── Working data
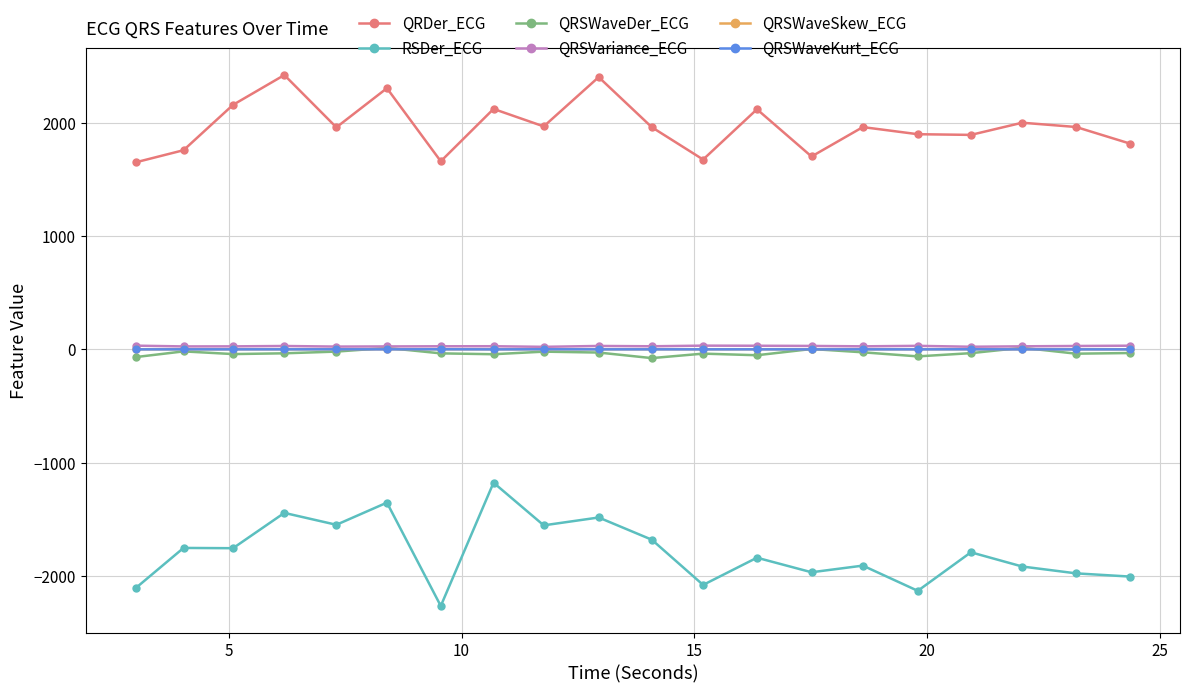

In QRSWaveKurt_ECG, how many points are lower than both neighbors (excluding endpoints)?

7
────
── Working data
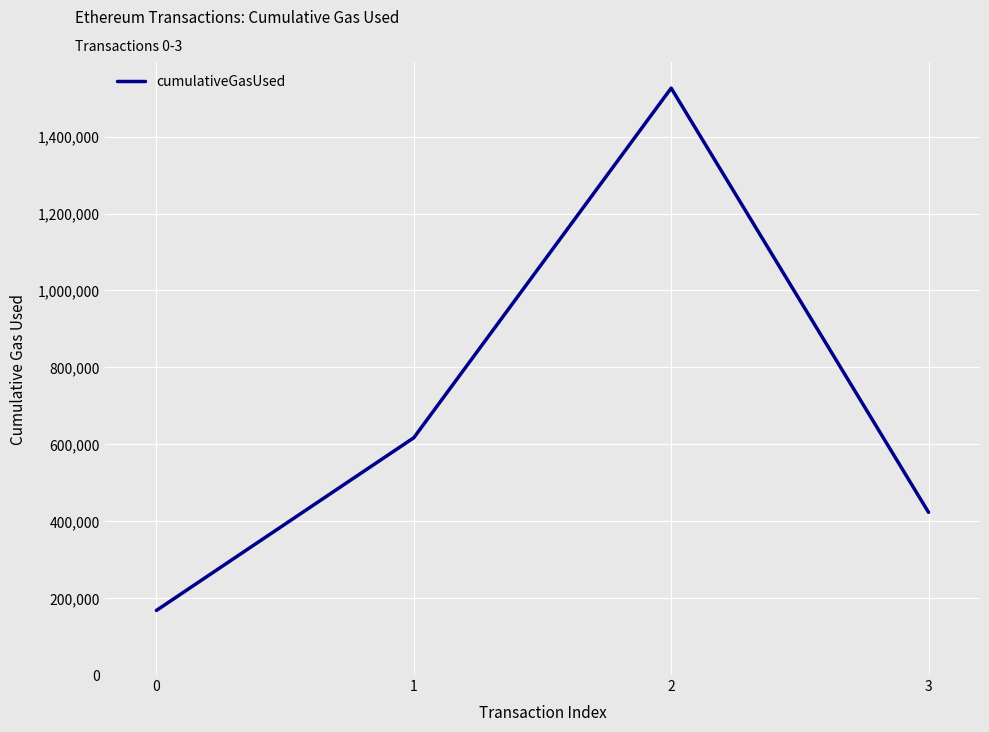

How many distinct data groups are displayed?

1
────
── Working data
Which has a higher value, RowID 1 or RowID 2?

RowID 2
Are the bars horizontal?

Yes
────
Count the lines in the data above that contain the string "RowID", matching case exactly. Reply with the number alone.

**Your response:**
2